Some of the personal failings will be addressed in coming reports. But there are issues relating to the Parliament that are more general for the institution than specific to individual members. Perhaps enforcing change on the Lord Advocate’s role resolves some of it, but a less supine attitude towards their authority being challenged’s required.
Simply cowtowing to the Crown was craven. They’re the democratically elected voice of the Scottish people and when they seek and more especially require documents for consideration, then they must insist on receiving them.
If there’s a doubt about their publication then it’s for the courts, not the Crown, to decide. I’m sure the Parliament’s Corporate Body will reflect on that, though they may also need to consider from whom they’re getting their legal advice. More robustness in defence of democracy’s badly required.
Parliamentary committees also need to change. Elected conveners, as in Westminster, are essential. Recent unedifying performances will hopefully ensure that. Parties should nominate members and can control which party has the chair of whatever committee, but it should be Parliament that decides who that individual is.

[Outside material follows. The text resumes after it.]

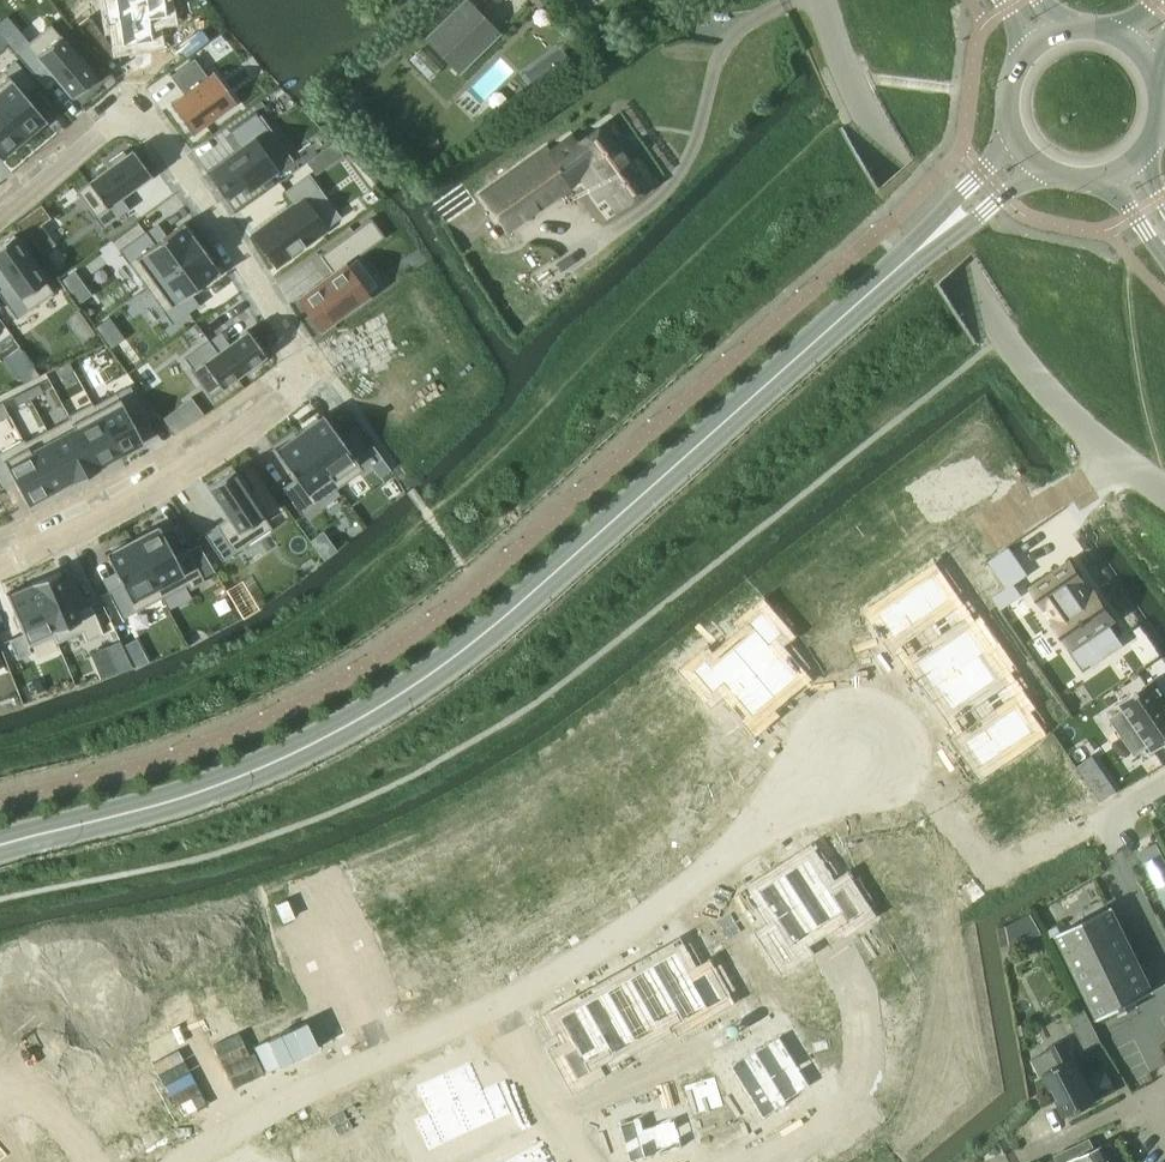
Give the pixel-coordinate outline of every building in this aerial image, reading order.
[(109,23),(117,22),(121,46),(143,42),(150,41),(153,41),(152,38),(149,19),(166,16),(163,0),(105,0),(109,23)] [(441,55),(458,72),(499,32),(468,0),(464,0),(425,38),(441,55)] [(50,24),(15,53),(37,79),(49,69),(72,97),(96,77),(95,76),(94,76),(90,71),(94,68),(83,55),(79,58),(60,36),(61,36),(60,35),(59,35),(50,24)] [(171,102),(169,104),(193,136),(194,135),(193,134),(234,103),(235,104),(237,103),(213,72),(212,72),(213,74),(208,77),(194,58),(170,75),(180,89),(182,88),(186,93),(172,104),(171,102)] [(0,74),(0,109),(25,138),(44,121),(46,122),(47,121),(24,94),(35,84),(16,61),(0,74)] [(1,160),(2,159),(1,158),(5,155),(7,157),(20,146),(18,143),(25,138),(0,109),(0,159),(1,160)] [(242,148),(211,170),(220,182),(219,183),(221,187),(223,186),(229,195),(246,183),(250,188),(274,171),(266,159),(274,153),(259,131),(266,126),(255,111),(229,130),(242,148)] [(607,119),(569,147),(592,178),(586,182),(598,198),(604,194),(615,210),(653,182),(607,119)] [(87,183),(76,192),(102,228),(129,208),(120,196),(149,175),(150,176),(151,175),(132,149),(131,150),(131,151),(126,155),(123,151),(109,161),(112,165),(89,182),(88,181),(87,182),(87,183)] [(330,162),(321,150),(313,156),(322,168),(330,162)] [(547,150),(480,197),(505,233),(573,185),(570,181),(549,152),(547,150)] [(308,174),(285,191),(294,204),(253,234),(276,265),(325,229),(323,228),(303,200),(319,189),(308,174)] [(332,272),(297,298),(320,329),(366,295),(352,276),(366,266),(358,256),(384,237),(370,218),(319,255),(332,272)] [(145,232),(119,251),(145,287),(201,247),(191,233),(189,234),(182,224),(184,223),(184,222),(154,244),(145,232)] [(0,244),(0,269),(10,283),(0,290),(0,296),(16,318),(53,292),(45,281),(46,280),(45,279),(44,279),(27,256),(31,253),(21,239),(17,242),(13,236),(14,236),(13,235),(0,244)] [(201,247),(145,287),(172,324),(199,305),(189,292),(219,271),(218,270),(217,271),(210,262),(211,261),(201,247)] [(95,333),(89,325),(75,335),(81,343),(95,333)] [(208,340),(184,358),(193,370),(191,372),(208,396),(220,388),(222,387),(221,386),(244,369),(247,373),(261,363),(258,360),(264,356),(266,355),(247,330),(245,331),(246,331),(217,352),(208,340)] [(5,357),(11,367),(26,356),(19,347),(5,357)] [(70,361),(57,368),(62,376),(74,369),(70,361)] [(39,384),(27,390),(32,399),(44,392),(39,384)] [(92,402),(91,403),(118,454),(141,442),(142,444),(143,443),(140,438),(141,437),(140,436),(140,437),(137,432),(138,432),(138,431),(137,432),(130,419),(144,412),(129,385),(93,405),(92,402)] [(27,390),(15,396),(19,405),(32,399),(27,390)] [(91,403),(68,415),(97,469),(98,469),(97,466),(100,464),(100,465),(101,464),(105,462),(106,462),(106,461),(118,454),(91,403)] [(184,427),(172,411),(163,418),(175,434),(184,427)] [(304,429),(299,433),(338,487),(375,461),(356,435),(343,443),(322,414),(321,415),(322,416),(318,419),(316,417),(302,427),(304,429)] [(68,418),(46,430),(74,482),(87,475),(88,475),(88,474),(92,472),(93,472),(93,471),(97,469),(68,415),(67,416),(68,418)] [(23,439),(22,440),(50,491),(63,484),(63,485),(64,485),(63,484),(68,482),(69,482),(69,481),(72,479),(73,482),(74,482),(46,430),(25,441),(23,439)] [(275,448),(274,449),(294,478),(282,487),(301,514),(338,487),(299,433),(276,449),(275,448)] [(0,452),(0,488),(0,489),(14,482),(27,505),(28,505),(27,503),(45,494),(46,494),(50,491),(22,440),(0,452)] [(975,455),(925,490),(926,491),(927,490),(947,519),(946,520),(947,521),(970,505),(970,506),(972,506),(971,504),(996,487),(996,486),(994,486),(974,457),(975,456),(975,455)] [(216,526),(205,533),(222,560),(234,553),(271,528),(263,516),(265,515),(264,513),(262,514),(247,491),(251,488),(241,474),(237,476),(233,471),(234,470),(233,469),(207,486),(208,488),(208,487),(228,517),(216,525),(216,526)] [(157,527),(132,540),(162,597),(187,584),(189,589),(205,581),(188,550),(174,557),(158,525),(157,526),(157,527)] [(106,552),(105,553),(121,585),(108,591),(121,618),(162,597),(132,540),(127,543),(125,541),(110,548),(111,551),(107,553),(106,552)] [(1003,551),(988,561),(1006,587),(1011,584),(1021,577),(1003,551)] [(1069,562),(1032,587),(1045,606),(1047,605),(1055,617),(1053,619),(1054,619),(1073,647),(1084,639),(1095,655),(1119,638),(1107,622),(1111,620),(1108,616),(1109,615),(1097,596),(1095,597),(1092,593),(1088,595),(1080,582),(1082,581),(1069,562)] [(59,571),(31,583),(57,642),(82,632),(85,641),(103,634),(90,605),(75,612),(59,573),(60,572),(59,571)] [(932,574),(877,613),(894,637),(924,616),(934,630),(959,613),(932,574)] [(7,593),(5,593),(23,634),(9,640),(17,659),(31,653),(28,647),(53,636),(56,643),(57,642),(31,583),(30,583),(31,584),(18,590),(18,589),(12,592),(12,593),(8,594),(7,593)] [(755,629),(733,647),(775,696),(798,676),(770,643),(781,634),(762,611),(749,622),(755,629)] [(944,644),(917,662),(934,687),(936,685),(935,684),(980,653),(980,654),(985,651),(959,613),(934,630),(944,644)] [(1073,647),(1054,619),(1049,622),(1083,671),(1122,644),(1119,638),(1095,655),(1084,639),(1073,647)] [(706,658),(693,669),(712,692),(724,682),(752,715),(775,696),(733,647),(712,665),(706,658)] [(980,653),(935,684),(936,685),(952,709),(977,692),(986,706),(1011,689),(1001,673),(996,677),(980,654),(980,653)] [(1111,718),(1135,753),(1149,744),(1154,751),(1164,743),(1164,694),(1154,679),(1120,702),(1125,708),(1111,718)] [(996,719),(965,741),(982,765),(1033,730),(1017,707),(1022,704),(1011,689),(986,706),(996,719)] [(1121,770),(1092,786),(1100,800),(1129,784),(1121,770)] [(1156,843),(1139,852),(1164,905),(1164,861),(1156,843)] [(809,856),(784,873),(818,926),(842,911),(849,921),(863,912),(845,884),(832,893),(809,856)] [(784,873),(758,889),(782,925),(769,933),(785,959),(800,949),(795,942),(818,926),(784,873)] [(293,916),(286,900),(275,905),(282,921),(293,916)] [(730,906),(705,923),(725,952),(712,961),(729,986),(766,961),(730,906)] [(1133,999),(1151,990),(1110,907),(1056,933),(1097,1017),(1115,1009),(1117,1014),(1136,1005),(1133,999)] [(1006,925),(999,927),(1002,946),(1009,945),(1006,925)] [(677,950),(652,964),(678,1009),(677,1010),(683,1020),(722,998),(707,972),(694,979),(677,950)] [(652,964),(629,976),(655,1022),(656,1022),(677,1010),(678,1009),(652,964)] [(629,976),(607,989),(636,1040),(659,1027),(656,1022),(655,1022),(629,976)] [(607,989),(584,1002),(610,1048),(609,1048),(612,1053),(636,1040),(607,989)] [(584,1002),(560,1016),(576,1046),(563,1053),(578,1079),(593,1071),(587,1061),(609,1048),(610,1048),(584,1002)] [(1067,1015),(1068,1017),(1083,1049),(1100,1042),(1084,1008),(1067,1015)] [(692,1034),(679,1042),(684,1050),(697,1043),(692,1034)] [(780,1034),(754,1050),(786,1101),(787,1100),(811,1085),(780,1034)] [(1048,1050),(1031,1059),(1039,1074),(1044,1072),(1066,1115),(1070,1113),(1073,1117),(1081,1113),(1081,1108),(1116,1090),(1105,1070),(1085,1081),(1063,1038),(1046,1046),(1048,1050)] [(826,1039),(812,1042),(814,1051),(829,1048),(826,1039)] [(754,1050),(730,1065),(763,1118),(788,1103),(787,1100),(786,1101),(754,1050)] [(659,1053),(647,1060),(652,1068),(664,1061),(659,1053)] [(471,1060),(443,1073),(470,1131),(511,1113),(497,1082),(483,1088),(471,1060)] [(647,1060),(635,1067),(639,1075),(652,1068),(647,1060)] [(428,1113),(414,1119),(428,1150),(470,1131),(443,1073),(416,1085),(428,1113)] [(715,1076),(699,1080),(708,1110),(723,1105),(715,1076)] [(699,1080),(684,1085),(692,1114),(708,1110),(699,1080)] [(618,1122),(630,1161),(683,1147),(675,1118),(644,1126),(641,1116),(618,1122)] [(1054,1155),(1058,1161),(1110,1161),(1101,1145),(1095,1148),(1090,1138),(1054,1155)] [(503,1161),(556,1161),(543,1140),(503,1161)]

Having sat on committees in both Holyrood and Westminster, I can confirm that a more independent chair’s better for the institution. Bob Neill in the Westminster justice committee earns respect across both the Chamber and the entire sector, enhancing his role and the committees. Yet I struggle to name his Scottish counterpart.
Are individual members better in Westminster? Not really, with almost five times as many to pick from, there’s more likely to be more able ones; equally, as in every institution, there are some who aren’t. In Holyrood, with fewer, it means members are more exposed but maybe need to try harder.
But again some greater independence is required. Holyrood was enhanced by Margo MacDonald and Denis Canavan, as indeed Westminster is by Conservative MP David Davis. Free spirits are needed, even if they can only be few in number.
The Scottish Parliament could do with a few, as script-reading of questions by some committee members was cringeworthy. Party discipline can be admirable, looking like an automaton and sounding a fool isn’t. Individuals are transient and institutions are permanent, but they need to learn and adapt.